### Problem statement
Could you turn all the data below into a JSON list of strings, one string per line, with blank lines omitted?

---------- Material provided ----------

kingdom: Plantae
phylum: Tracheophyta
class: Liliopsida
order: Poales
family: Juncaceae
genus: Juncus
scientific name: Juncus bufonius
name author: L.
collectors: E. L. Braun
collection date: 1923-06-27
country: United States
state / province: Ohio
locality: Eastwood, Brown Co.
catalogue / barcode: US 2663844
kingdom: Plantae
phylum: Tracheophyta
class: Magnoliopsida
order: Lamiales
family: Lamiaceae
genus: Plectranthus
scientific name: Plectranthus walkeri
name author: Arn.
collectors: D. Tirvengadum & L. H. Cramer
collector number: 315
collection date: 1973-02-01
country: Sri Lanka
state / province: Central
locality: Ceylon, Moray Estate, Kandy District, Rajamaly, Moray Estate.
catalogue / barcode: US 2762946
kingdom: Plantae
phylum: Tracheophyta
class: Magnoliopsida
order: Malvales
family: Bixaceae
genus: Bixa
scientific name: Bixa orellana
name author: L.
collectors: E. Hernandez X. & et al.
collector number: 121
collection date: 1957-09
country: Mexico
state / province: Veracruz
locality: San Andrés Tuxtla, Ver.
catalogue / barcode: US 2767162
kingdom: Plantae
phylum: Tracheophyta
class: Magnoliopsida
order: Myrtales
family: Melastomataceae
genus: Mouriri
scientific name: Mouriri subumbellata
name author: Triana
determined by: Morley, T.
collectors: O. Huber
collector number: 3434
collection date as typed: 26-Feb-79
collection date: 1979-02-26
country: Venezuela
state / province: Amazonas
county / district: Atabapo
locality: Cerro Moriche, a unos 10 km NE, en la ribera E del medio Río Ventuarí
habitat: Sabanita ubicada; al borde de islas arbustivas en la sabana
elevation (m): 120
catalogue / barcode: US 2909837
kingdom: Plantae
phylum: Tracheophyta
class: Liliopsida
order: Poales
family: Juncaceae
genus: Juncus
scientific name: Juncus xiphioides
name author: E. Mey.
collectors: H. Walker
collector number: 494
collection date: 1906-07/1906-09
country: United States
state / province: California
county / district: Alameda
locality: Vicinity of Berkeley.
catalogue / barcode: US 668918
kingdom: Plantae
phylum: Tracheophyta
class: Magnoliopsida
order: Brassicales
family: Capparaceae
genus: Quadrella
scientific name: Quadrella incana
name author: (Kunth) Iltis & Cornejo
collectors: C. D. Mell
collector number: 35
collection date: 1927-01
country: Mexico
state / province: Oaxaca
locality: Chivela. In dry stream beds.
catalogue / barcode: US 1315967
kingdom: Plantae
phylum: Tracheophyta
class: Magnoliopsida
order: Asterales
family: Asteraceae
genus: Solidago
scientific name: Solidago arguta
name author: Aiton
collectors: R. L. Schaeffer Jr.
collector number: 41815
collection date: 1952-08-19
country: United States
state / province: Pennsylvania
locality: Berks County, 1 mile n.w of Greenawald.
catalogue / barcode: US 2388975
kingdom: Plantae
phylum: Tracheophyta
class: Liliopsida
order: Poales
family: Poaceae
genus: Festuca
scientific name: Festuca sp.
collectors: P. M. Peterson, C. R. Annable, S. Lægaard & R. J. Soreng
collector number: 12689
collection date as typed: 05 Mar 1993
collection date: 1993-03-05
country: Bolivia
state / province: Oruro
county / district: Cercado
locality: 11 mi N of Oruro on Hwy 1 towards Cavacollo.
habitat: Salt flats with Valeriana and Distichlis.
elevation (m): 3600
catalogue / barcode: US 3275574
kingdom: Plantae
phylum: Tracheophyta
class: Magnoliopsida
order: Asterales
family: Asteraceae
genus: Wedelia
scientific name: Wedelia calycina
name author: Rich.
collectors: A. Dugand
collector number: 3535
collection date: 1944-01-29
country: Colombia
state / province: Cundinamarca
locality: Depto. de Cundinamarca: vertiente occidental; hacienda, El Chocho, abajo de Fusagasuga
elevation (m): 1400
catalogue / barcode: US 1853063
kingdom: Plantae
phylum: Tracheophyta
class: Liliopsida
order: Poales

----------

### Response for this exercise
[
  "kingdom: Plantae",
  "phylum: Tracheophyta",
  "class: Liliopsida",
  "order: Poales",
  "family: Juncaceae",
  "genus: Juncus",
  "scientific name: Juncus bufonius",
  "name author: L.",
  "collectors: E. L. Braun",
  "collection date: 1923-06-27",
  "country: United States",
  "state / province: Ohio",
  "locality: Eastwood, Brown Co.",
  "catalogue / barcode: US 2663844",
  "kingdom: Plantae",
  "phylum: Tracheophyta",
  "class: Magnoliopsida",
  "order: Lamiales",
  "family: Lamiaceae",
  "genus: Plectranthus",
  "scientific name: Plectranthus walkeri",
  "name author: Arn.",
  "collectors: D. Tirvengadum & L. H. Cramer",
  "collector number: 315",
  "collection date: 1973-02-01",
  "country: Sri Lanka",
  "state / province: Central",
  "locality: Ceylon, Moray Estate, Kandy District, Rajamaly, Moray Estate.",
  "catalogue / barcode: US 2762946",
  "kingdom: Plantae",
  "phylum: Tracheophyta",
  "class: Magnoliopsida",
  "order: Malvales",
  "family: Bixaceae",
  "genus: Bixa",
  "scientific name: Bixa orellana",
  "name author: L.",
  "collectors: E. Hernandez X. & et al.",
  "collector number: 121",
  "collection date: 1957-09",
  "country: Mexico",
  "state / province: Veracruz",
  "locality: San Andrés Tuxtla, Ver.",
  "catalogue / barcode: US 2767162",
  "kingdom: Plantae",
  "phylum: Tracheophyta",
  "class: Magnoliopsida",
  "order: Myrtales",
  "family: Melastomataceae",
  "genus: Mouriri",
  "scientific name: Mouriri subumbellata",
  "name author: Triana",
  "determined by: Morley, T.",
  "collectors: O. Huber",
  "collector number: 3434",
  "collection date as typed: 26-Feb-79",
  "collection date: 1979-02-26",
  "country: Venezuela",
  "state / province: Amazonas",
  "county / district: Atabapo",
  "locality: Cerro Moriche, a unos 10 km NE, en la ribera E del medio Río Ventuarí",
  "habitat: Sabanita ubicada; al borde de islas arbustivas en la sabana",
  "elevation (m): 120",
  "catalogue / barcode: US 2909837",
  "kingdom: Plantae",
  "phylum: Tracheophyta",
  "class: Liliopsida",
  "order: Poales",
  "family: Juncaceae",
  "genus: Juncus",
  "scientific name: Juncus xiphioides",
  "name author: E. Mey.",
  "collectors: H. Walker",
  "collector number: 494",
  "collection date: 1906-07/1906-09",
  "country: United States",
  "state / province: California",
  "county / district: Alameda",
  "locality: Vicinity of Berkeley.",
  "catalogue / barcode: US 668918",
  "kingdom: Plantae",
  "phylum: Tracheophyta",
  "class: Magnoliopsida",
  "order: Brassicales",
  "family: Capparaceae",
  "genus: Quadrella",
  "scientific name: Quadrella incana",
  "name author: (Kunth) Iltis & Cornejo",
  "collectors: C. D. Mell",
  "collector number: 35",
  "collection date: 1927-01",
  "country: Mexico",
  "state / province: Oaxaca",
  "locality: Chivela. In dry stream beds.",
  "catalogue / barcode: US 1315967",
  "kingdom: Plantae",
  "phylum: Tracheophyta",
  "class: Magnoliopsida",
  "order: Asterales",
  "family: Asteraceae",
  "genus: Solidago",
  "scientific name: Solidago arguta",
  "name author: Aiton",
  "collectors: R. L. Schaeffer Jr.",
  "collector number: 41815",
  "collection date: 1952-08-19",
  "country: United States",
  "state / province: Pennsylvania",
  "locality: Berks County, 1 mile n.w of Greenawald.",
  "catalogue / barcode: US 2388975",
  "kingdom: Plantae",
  "phylum: Tracheophyta",
  "class: Liliopsida",
  "order: Poales",
  "family: Poaceae",
  "genus: Festuca",
  "scientific name: Festuca sp.",
  "collectors: P. M. Peterson, C. R. Annable, S. Lægaard & R. J. Soreng",
  "collector number: 12689",
  "collection date as typed: 05 Mar 1993",
  "collection date: 1993-03-05",
  "country: Bolivia",
  "state / province: Oruro",
  "county / district: Cercado",
  "locality: 11 mi N of Oruro on Hwy 1 towards Cavacollo.",
  "habitat: Salt flats with Valeriana and Distichlis.",
  "elevation (m): 3600",
  "catalogue / barcode: US 3275574",
  "kingdom: Plantae",
  "phylum: Tracheophyta",
  "class: Magnoliopsida",
  "order: Asterales",
  "family: Asteraceae",
  "genus: Wedelia",
  "scientific name: Wedelia calycina",
  "name author: Rich.",
  "collectors: A. Dugand",
  "collector number: 3535",
  "collection date: 1944-01-29",
  "country: Colombia",
  "state / province: Cundinamarca",
  "locality: Depto. de Cundinamarca: vertiente occidental; hacienda, El Chocho, abajo de Fusagasuga",
  "elevation (m): 1400",
  "catalogue / barcode: US 1853063",
  "kingdom: Plantae",
  "phylum: Tracheophyta",
  "class: Liliopsida",
  "order: Poales"
]